Any loss of life is to be pitied, and we all apologise for that. It should not happen on our streets, particularly when rough sleepers are being looked after but drug dependency is involved. If an issue happens, it is tragic. We have put in £1.2 billion up to 2020 to solve these issues, and we are not shying away from them. We now give specific support to more than 240 councils, and that is a huge jump.
First, may I declare my interest? There are real fears that the proposed abolition of section 21 in the private rented sector will lead to rent controls and a significant reduction in investment and supply, which may well exacerbate homelessness. Will my hon. Friend consider these fears before pressing ahead with the proposals?
I hope my hon. Friend will excuse my back; as we all know, we talk to each other through the Speaker.
This is a very difficult issue, and one that we want to get right. People from all sides are asking questions about it, which is why the consultation is so important, and I encourage my hon. Friend and other people to take part in it. A very interesting report from 2010 suggested that rent control would make matters an awful lot worse, but the consultation is important.
Estimates of homelessness among veterans of our armed forces range from the low thousands to approximately 11,000. Why does the Minister think that the Government have failed veterans of our services?
As Members might imagine, as the Minister with responsibility for veterans in MHCLG, I have taken a great interest in this matter. In London, we have data from the combined homelessness and information network—so-called CHAIN data—which gives us very good and specific data about the number of veterans who are on the streets. Similarly, the homelessness case level information classification, or H-CLIC, contains data that all councils put into it.
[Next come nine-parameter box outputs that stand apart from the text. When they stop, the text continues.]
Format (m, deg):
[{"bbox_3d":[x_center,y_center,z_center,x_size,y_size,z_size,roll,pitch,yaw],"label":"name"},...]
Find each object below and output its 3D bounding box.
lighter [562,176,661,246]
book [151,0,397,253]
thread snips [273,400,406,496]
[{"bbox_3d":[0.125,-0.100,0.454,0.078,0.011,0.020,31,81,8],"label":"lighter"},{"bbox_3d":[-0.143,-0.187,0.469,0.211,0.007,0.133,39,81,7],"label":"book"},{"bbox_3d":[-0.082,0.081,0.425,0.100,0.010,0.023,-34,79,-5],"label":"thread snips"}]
It is still experimental, because it has been going for less than 18 months, but the latest figures show that the number of veterans on the streets is lower than it has ever been, and lower than 3%.
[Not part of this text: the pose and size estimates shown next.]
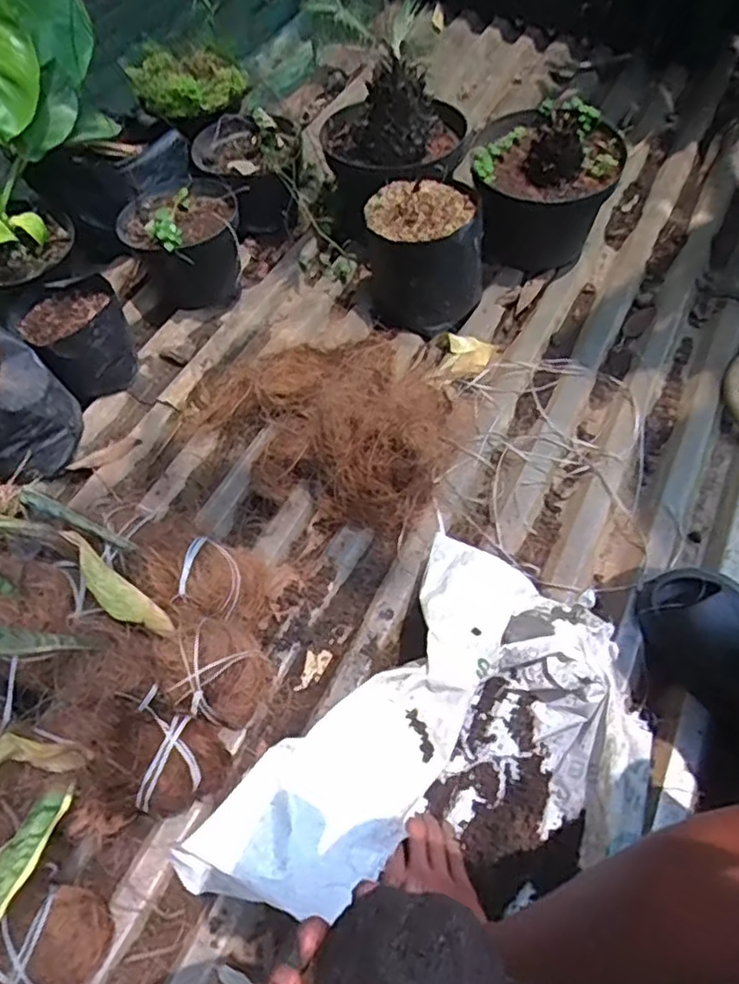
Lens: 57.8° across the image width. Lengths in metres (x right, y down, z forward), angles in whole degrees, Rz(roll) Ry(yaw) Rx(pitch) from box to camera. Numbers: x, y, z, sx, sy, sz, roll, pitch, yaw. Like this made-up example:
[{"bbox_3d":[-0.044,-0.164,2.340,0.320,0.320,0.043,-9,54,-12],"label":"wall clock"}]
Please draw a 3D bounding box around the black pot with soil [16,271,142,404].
[{"bbox_3d":[-0.388,-0.202,0.916,0.122,0.113,0.120,1,57,-2],"label":"black pot with soil"}]

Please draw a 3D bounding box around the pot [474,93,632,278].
[{"bbox_3d":[0.260,-0.465,1.028,0.213,0.191,0.199,1,57,-2],"label":"pot"}]

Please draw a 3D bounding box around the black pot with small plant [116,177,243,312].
[{"bbox_3d":[-0.277,-0.370,0.998,0.168,0.137,0.189,-15,59,-12],"label":"black pot with small plant"}]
Home Office contractor Serco is intent on making 300 vulnerable asylum seekers homeless in Glasgow. Some have been able to get interim interdicts through the efforts of the Govan Law Centre, the Legal Services Agency and Latta & Co, but some, including a constituent of mine, have not. Will the Minister speak to her colleagues in the Home Office to stop these evictions, which will result in people being put on to the streets?
As the hon. Lady agrees, this is a devolved matter. However, as regards the Home Office, I will of course do so. I recall a question that was asked at Prime Minister’s questions last week about it, and I need to refer the hon. Lady to the answer given then.
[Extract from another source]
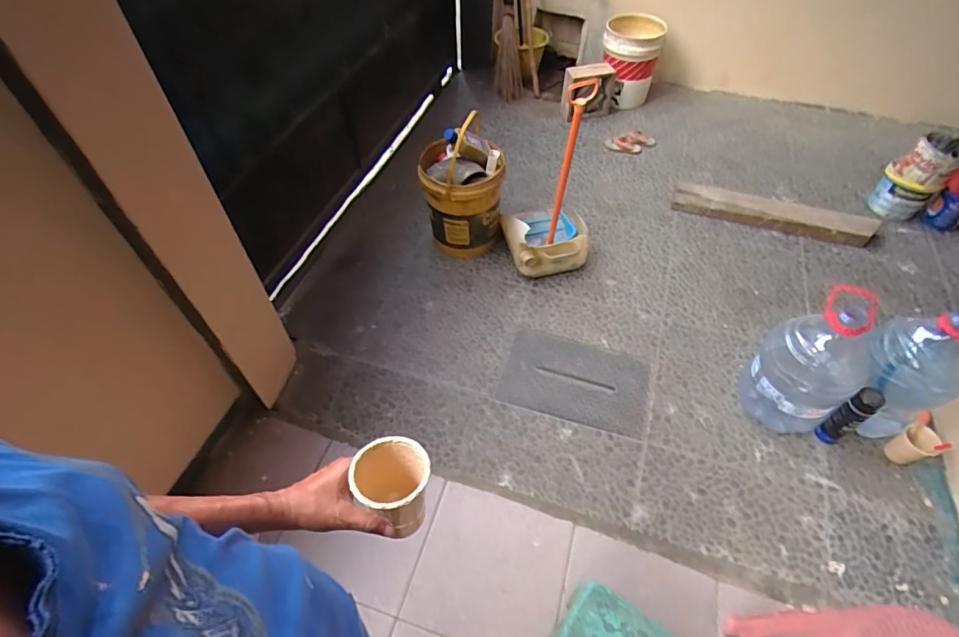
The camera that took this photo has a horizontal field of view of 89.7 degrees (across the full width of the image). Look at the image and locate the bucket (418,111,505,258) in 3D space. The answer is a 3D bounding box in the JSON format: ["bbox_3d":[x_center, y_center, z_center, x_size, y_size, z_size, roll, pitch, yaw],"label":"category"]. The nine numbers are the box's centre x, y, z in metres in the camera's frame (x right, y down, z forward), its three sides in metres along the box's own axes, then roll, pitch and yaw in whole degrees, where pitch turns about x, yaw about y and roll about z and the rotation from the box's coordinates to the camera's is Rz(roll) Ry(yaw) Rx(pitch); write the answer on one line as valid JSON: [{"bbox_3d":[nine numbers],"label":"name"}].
[{"bbox_3d":[-0.062,-0.488,1.811,0.283,0.454,0.276,1,53,-1],"label":"bucket"}]

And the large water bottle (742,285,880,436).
[{"bbox_3d":[0.909,0.140,1.338,0.216,0.456,0.230,1,53,-1],"label":"large water bottle"}]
A lot of this is not actually a devolved matter, because it is to do with the Government’s hostile environment, which will make it incredibly difficult for these 300 individuals, once made homeless, to be rehoused. That is a damning indictment on this Government. Will the Minister apologise for a policy that denies people the right to a roof of their head and is actively causing homelessness in my city of Glasgow?
Of course, the hon. Lady is absolutely right: this is a Home Office matter. I apologise for not explaining myself correctly before. It is a matter for the Home Office, and I will refer her question to the Home Office.